**What you need to do**: Below this line is the material. Write out only its lines from the one containing "اهمیت تاریخی بوعلی سینا" through the one containing "شکل داده است.", both kept, exactly.

**Data**:
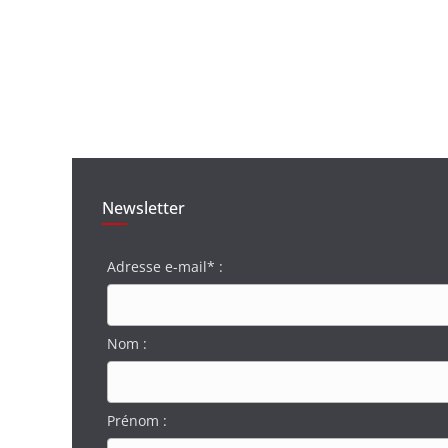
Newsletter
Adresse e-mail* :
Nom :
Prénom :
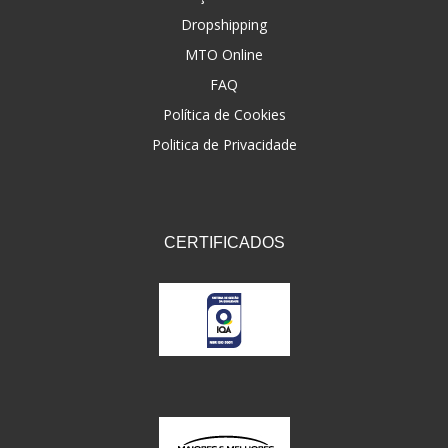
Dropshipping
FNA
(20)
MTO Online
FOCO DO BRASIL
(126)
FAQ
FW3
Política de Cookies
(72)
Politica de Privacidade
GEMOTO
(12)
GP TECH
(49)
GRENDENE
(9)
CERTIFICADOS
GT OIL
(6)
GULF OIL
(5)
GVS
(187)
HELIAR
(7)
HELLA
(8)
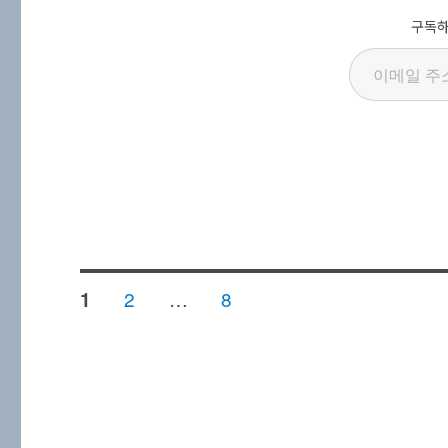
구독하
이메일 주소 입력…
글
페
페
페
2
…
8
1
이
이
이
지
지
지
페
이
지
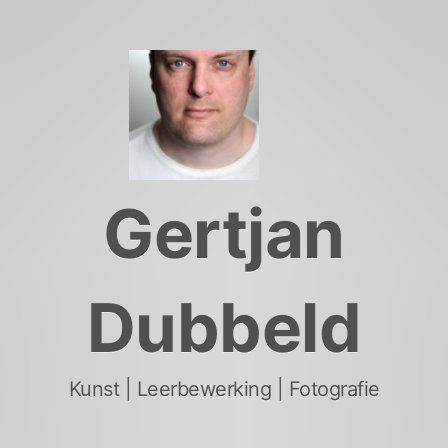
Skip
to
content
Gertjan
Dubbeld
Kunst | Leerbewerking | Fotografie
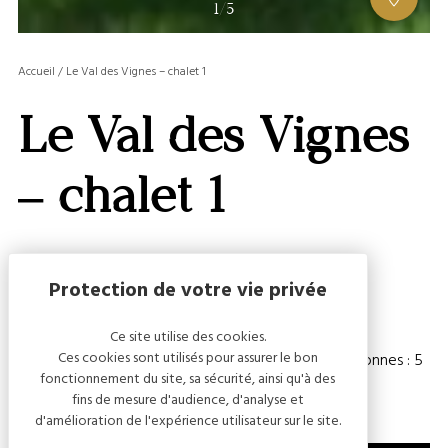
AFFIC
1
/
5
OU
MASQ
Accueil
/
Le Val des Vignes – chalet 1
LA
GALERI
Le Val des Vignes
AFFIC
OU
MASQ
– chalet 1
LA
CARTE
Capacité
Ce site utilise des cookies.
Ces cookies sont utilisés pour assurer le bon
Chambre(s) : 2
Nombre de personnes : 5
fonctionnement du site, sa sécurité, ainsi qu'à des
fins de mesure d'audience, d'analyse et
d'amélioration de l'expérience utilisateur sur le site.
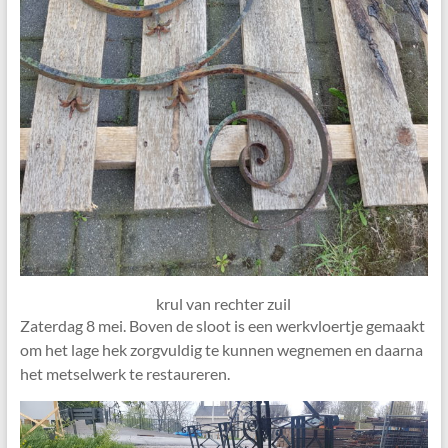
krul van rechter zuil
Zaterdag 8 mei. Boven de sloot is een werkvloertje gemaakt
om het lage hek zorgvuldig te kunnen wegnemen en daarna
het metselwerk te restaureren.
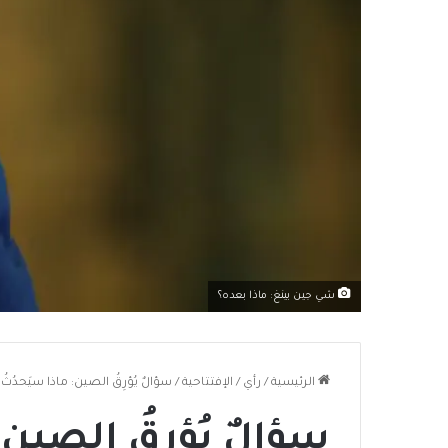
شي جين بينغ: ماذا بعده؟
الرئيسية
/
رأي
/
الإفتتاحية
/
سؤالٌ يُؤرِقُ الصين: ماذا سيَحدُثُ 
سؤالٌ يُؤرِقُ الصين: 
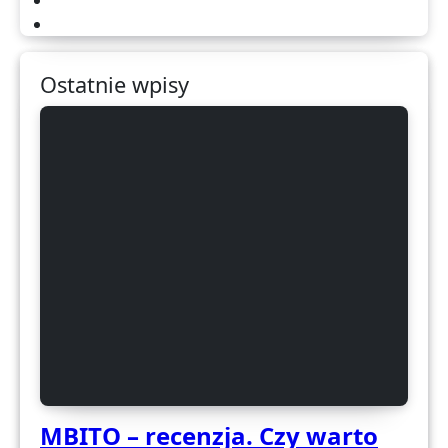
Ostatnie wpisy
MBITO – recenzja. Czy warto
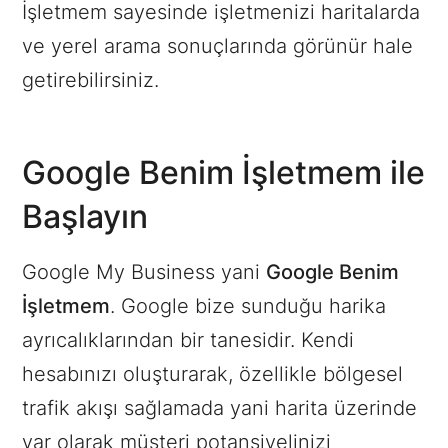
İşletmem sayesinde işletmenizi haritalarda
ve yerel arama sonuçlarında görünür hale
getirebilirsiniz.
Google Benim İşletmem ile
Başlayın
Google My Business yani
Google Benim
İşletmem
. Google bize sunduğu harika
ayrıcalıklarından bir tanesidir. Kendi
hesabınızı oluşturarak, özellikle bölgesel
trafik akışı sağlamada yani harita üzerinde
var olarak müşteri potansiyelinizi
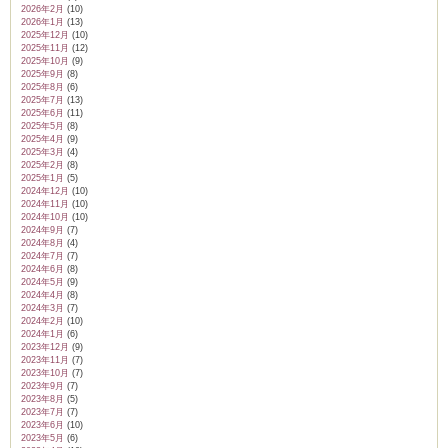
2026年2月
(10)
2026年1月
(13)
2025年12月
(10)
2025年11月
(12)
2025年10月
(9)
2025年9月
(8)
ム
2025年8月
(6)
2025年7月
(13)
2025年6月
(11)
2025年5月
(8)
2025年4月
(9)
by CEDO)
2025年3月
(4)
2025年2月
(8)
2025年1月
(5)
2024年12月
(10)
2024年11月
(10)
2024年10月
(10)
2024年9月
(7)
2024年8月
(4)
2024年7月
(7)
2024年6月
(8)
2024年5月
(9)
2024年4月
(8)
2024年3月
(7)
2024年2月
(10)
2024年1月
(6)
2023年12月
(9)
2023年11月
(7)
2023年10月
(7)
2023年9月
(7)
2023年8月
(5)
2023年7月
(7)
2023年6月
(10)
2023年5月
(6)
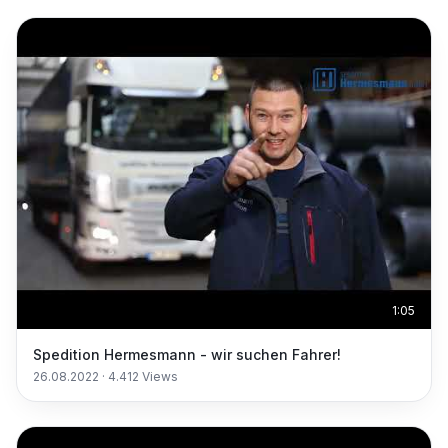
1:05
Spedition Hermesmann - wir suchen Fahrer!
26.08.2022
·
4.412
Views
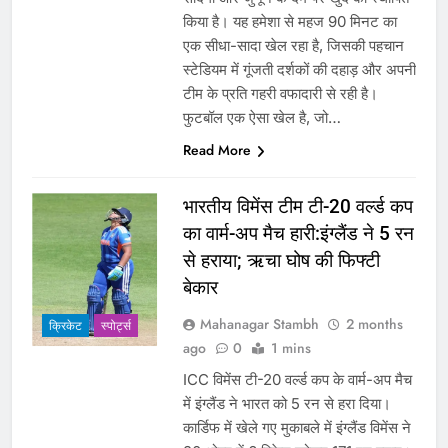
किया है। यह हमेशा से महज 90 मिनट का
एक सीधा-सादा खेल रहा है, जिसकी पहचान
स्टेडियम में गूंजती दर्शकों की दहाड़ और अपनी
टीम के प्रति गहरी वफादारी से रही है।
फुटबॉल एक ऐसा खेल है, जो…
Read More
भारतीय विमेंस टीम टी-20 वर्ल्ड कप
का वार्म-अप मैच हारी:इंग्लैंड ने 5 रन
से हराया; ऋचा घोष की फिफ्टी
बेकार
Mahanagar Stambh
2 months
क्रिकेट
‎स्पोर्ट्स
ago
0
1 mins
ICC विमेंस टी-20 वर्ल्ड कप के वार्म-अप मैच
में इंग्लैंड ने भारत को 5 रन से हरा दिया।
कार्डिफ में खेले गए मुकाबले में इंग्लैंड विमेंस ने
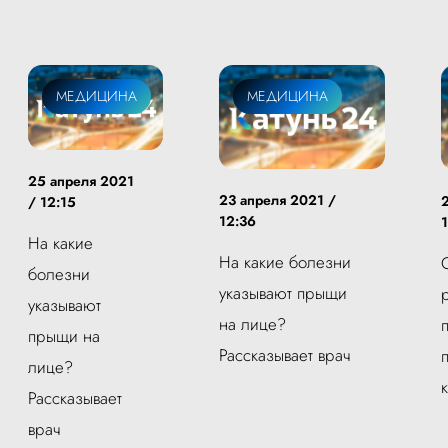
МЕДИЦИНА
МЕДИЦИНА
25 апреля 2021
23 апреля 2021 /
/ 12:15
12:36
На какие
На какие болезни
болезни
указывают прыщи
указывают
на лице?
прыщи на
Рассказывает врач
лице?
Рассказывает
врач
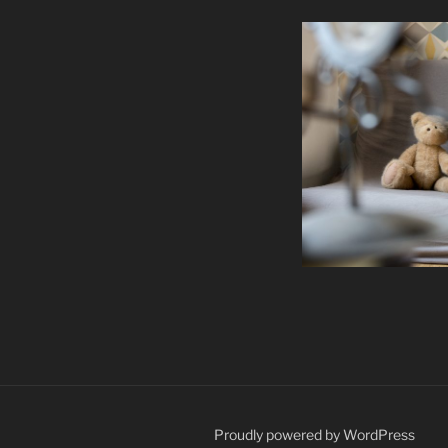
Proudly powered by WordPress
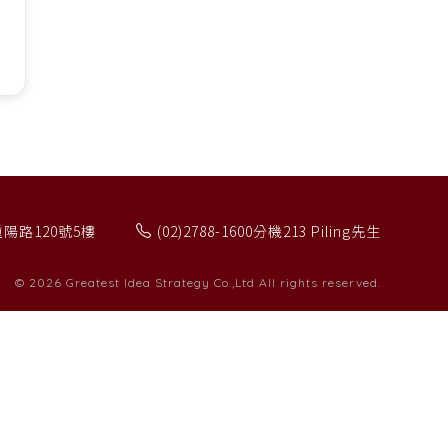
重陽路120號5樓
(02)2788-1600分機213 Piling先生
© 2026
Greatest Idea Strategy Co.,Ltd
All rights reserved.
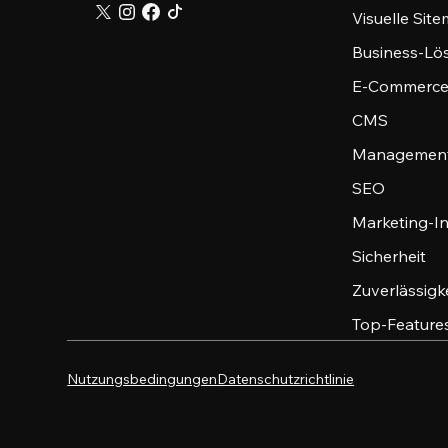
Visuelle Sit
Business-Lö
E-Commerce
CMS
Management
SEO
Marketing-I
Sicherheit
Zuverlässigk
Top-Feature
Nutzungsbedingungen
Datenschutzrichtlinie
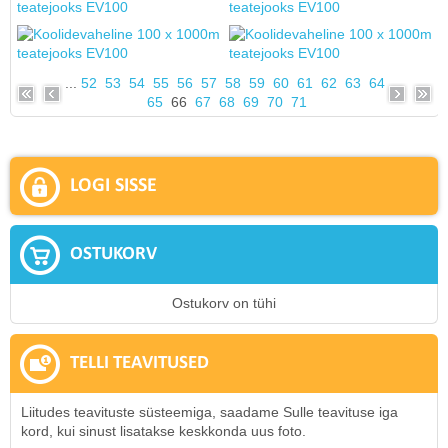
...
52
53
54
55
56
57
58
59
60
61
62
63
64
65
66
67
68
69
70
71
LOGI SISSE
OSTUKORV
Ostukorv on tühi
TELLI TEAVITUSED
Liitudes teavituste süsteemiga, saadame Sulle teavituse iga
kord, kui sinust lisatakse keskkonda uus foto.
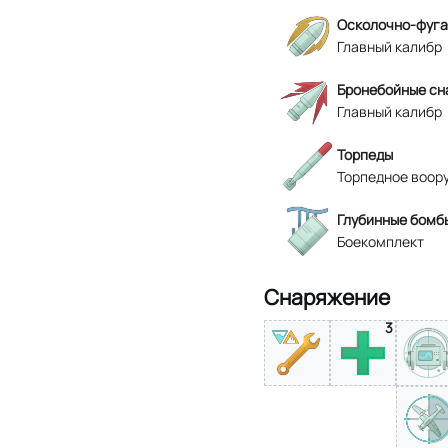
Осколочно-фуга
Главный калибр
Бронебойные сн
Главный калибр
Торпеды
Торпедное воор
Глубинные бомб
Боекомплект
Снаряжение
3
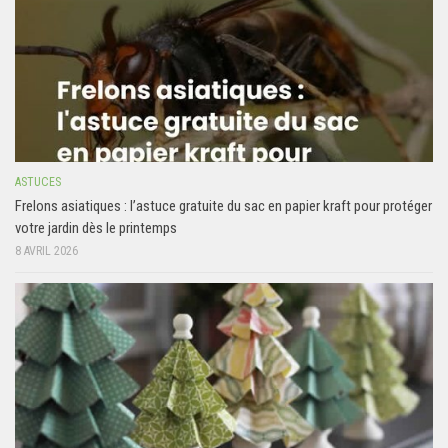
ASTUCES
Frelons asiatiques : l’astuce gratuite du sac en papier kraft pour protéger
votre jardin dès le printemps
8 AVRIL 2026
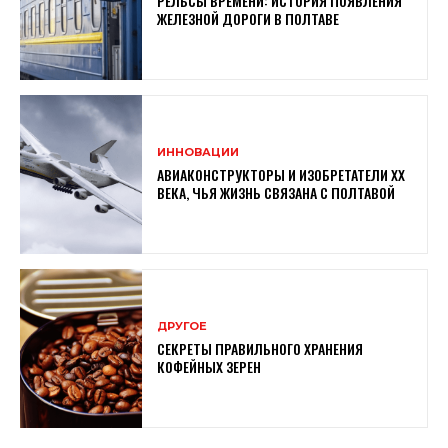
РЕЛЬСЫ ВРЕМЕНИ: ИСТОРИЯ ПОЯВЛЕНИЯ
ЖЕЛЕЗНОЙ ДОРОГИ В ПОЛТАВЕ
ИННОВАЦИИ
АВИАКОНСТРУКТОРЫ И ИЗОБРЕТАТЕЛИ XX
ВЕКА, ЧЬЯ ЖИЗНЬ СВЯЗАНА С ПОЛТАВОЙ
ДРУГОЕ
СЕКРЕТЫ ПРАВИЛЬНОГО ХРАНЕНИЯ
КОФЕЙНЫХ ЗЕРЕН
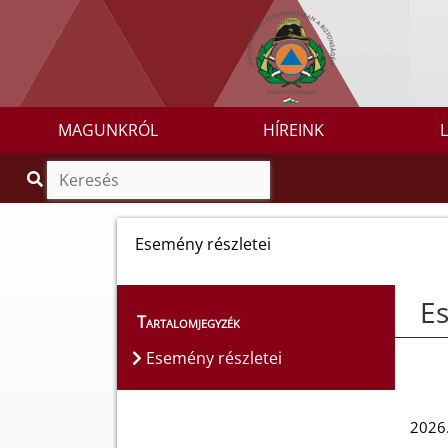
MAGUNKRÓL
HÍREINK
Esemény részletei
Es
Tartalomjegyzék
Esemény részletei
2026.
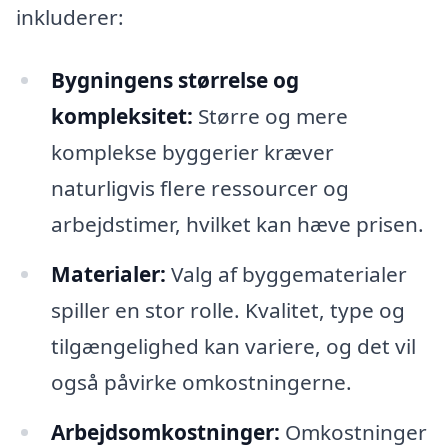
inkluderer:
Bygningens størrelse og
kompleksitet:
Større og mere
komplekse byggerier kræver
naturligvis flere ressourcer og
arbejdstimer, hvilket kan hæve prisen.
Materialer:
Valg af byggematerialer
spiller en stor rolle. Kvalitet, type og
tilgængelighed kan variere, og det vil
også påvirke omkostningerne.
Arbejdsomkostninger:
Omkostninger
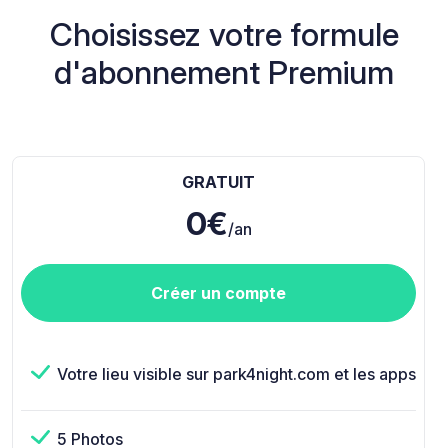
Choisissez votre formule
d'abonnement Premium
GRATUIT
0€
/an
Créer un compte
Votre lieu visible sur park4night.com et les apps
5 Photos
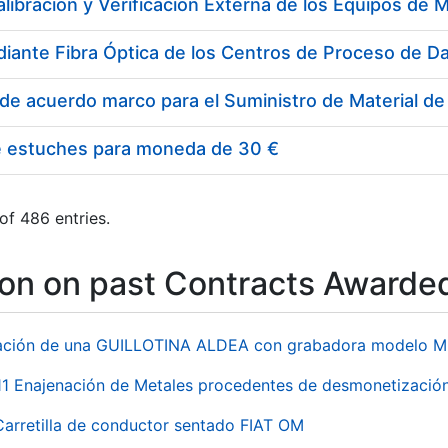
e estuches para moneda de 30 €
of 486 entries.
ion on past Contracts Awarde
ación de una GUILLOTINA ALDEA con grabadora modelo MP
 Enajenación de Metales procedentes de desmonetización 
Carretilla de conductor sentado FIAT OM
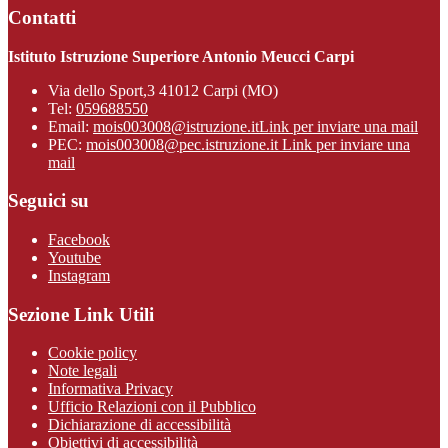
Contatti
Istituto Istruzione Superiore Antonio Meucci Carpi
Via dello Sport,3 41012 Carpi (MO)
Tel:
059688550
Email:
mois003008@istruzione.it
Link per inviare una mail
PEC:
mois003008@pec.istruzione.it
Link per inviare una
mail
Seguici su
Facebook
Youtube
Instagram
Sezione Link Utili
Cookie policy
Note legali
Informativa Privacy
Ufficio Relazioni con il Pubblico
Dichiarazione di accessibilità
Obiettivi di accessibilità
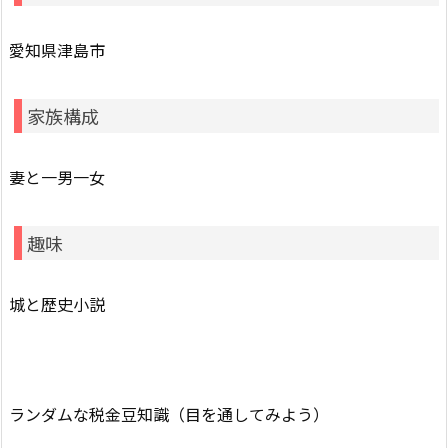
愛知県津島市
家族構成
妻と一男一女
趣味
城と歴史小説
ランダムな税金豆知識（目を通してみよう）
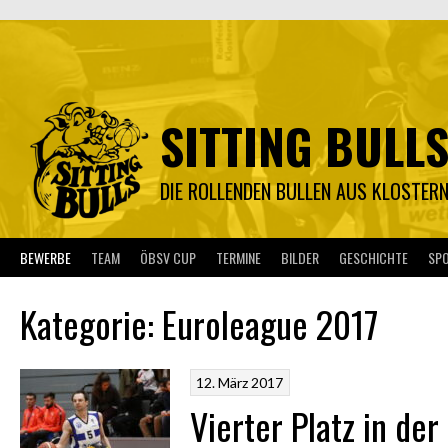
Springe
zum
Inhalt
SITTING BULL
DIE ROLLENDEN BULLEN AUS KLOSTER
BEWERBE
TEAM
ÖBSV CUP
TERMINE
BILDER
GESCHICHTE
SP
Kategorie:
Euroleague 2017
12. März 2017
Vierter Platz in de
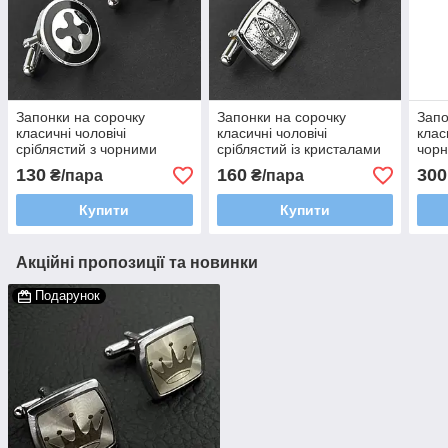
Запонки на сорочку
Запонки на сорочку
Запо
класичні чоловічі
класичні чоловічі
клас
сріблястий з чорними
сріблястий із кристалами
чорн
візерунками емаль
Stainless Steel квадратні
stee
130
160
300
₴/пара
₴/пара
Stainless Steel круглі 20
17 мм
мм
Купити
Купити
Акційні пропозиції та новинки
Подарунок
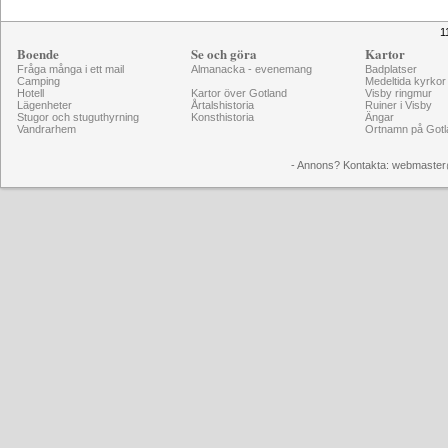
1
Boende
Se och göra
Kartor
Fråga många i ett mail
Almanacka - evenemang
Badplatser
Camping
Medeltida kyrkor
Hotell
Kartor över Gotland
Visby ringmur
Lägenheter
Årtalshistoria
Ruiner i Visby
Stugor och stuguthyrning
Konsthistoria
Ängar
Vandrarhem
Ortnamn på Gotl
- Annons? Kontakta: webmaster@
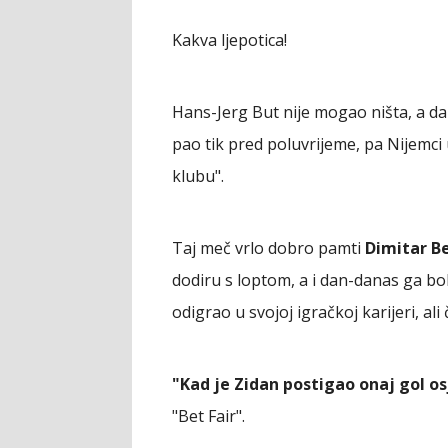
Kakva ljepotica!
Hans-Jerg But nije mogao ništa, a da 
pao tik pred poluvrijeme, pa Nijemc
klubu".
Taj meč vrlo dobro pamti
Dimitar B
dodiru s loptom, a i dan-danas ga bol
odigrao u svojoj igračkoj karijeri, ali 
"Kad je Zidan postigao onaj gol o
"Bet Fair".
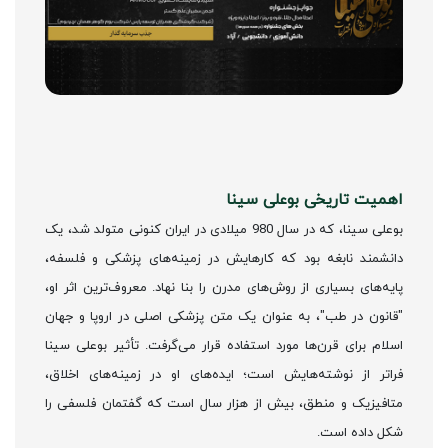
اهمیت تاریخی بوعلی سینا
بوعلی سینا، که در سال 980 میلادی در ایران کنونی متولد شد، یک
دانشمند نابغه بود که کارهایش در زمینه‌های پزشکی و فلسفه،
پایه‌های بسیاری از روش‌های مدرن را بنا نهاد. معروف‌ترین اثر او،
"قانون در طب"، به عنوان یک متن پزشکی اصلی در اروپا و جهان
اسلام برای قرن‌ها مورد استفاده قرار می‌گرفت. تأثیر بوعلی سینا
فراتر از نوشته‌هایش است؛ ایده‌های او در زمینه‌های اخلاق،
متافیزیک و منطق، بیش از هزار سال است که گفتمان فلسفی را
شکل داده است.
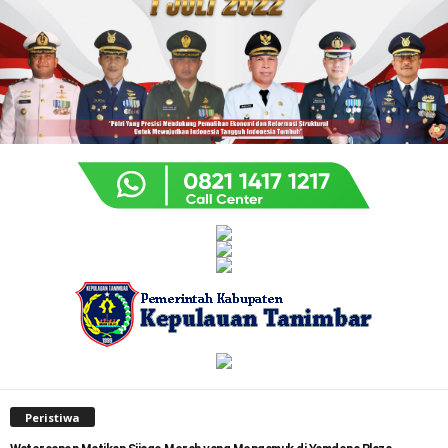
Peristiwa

**Solution to the exercise**:
اهمیت تاریخی بوعلی سینا
بوعلی سینا، که در سال 980 میلادی در ایران کنونی متولد شد، یک
دانشمند نابغه بود که کارهایش در زمینه‌های پزشکی و فلسفه،
پایه‌های بسیاری از روش‌های مدرن را بنا نهاد. معروف‌ترین اثر او،
"قانون در طب"، به عنوان یک متن پزشکی اصلی در اروپا و جهان
اسلام برای قرن‌ها مورد استفاده قرار می‌گرفت. تأثیر بوعلی سینا
فراتر از نوشته‌هایش است؛ ایده‌های او در زمینه‌های اخلاق،
متافیزیک و منطق، بیش از هزار سال است که گفتمان فلسفی را
شکل داده است.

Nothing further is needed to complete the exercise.